On Being "Thorough" – Part 2

If you haven't read KC's entry On Being “Thorough”, go check it out and come right back. I'm addressing the same point from a different direction.

On Friday, I submitted an invoice for a huge amount of hours to our biggest customer. The contract is fixed price, but paid on an incremental basis depending on the functionality of the system, so the absolute number of hours was irrelevant.

KC has kept detailed logs such as:

The first version of the [xxx] table and the [xxx]DAO is almost complete. I have sketched out all of its interactions with the [xxx]. I believe that it would be the best to completely seperate these data structures from all of the interactions with the actual [xxx] themselves.

Therefore, the [xxx] and their evolving structures can be isolated from the table structure. So far, there seem to be atleast 5 xml structures that we will have to deal with along with one that looks suspiciously more like SGML instead of xml. This may cause difficulties.

KC simply uses dotProject as a running log throughout the day taking a few seconds every so often to jot down thoughts, concerns, and questions about the system. As billing time approaches, a bit of editting and cleanup happens to the entries, but they are submitted nearly verbatim.
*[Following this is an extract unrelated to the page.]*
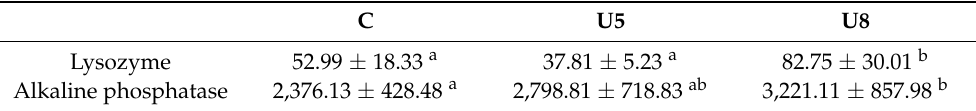
Table 5. Experiment 2. Activities of mucosal enzymes (in U/mg protein) measured in juveniles of D. labrax fed on diets including different amounts of U. ohnoi meal. Values presented as mean ± SD. Values in a row not sharing the same letter differ significantly with p <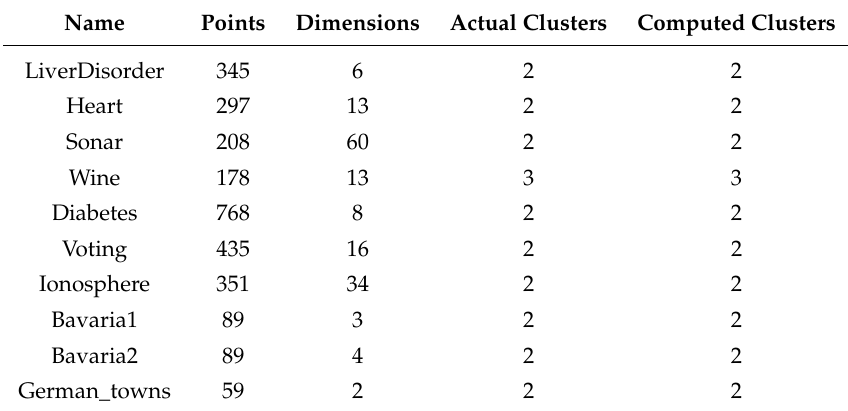
Table 5. Results of clustering in real world datasets with known classes.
I spoke with the Project Manager this morning and he said that he was stunned at the level of detail. He said that none of their vendors submit records as detailed as this, not even those who are working on a Time & Material basis. This stunned me.

I believe that if you're going to bill out your time, you must report what is done accurately and completely. Without a high level of detail, two problems arise:
1) the customer cannot know the status of the project and 2) future project estimation suffers.

If software developers and companies want to educate customers, a higher level of service is necessary. This is why all of our customers are granted limited access to our internal dotProject and Mantis deployments.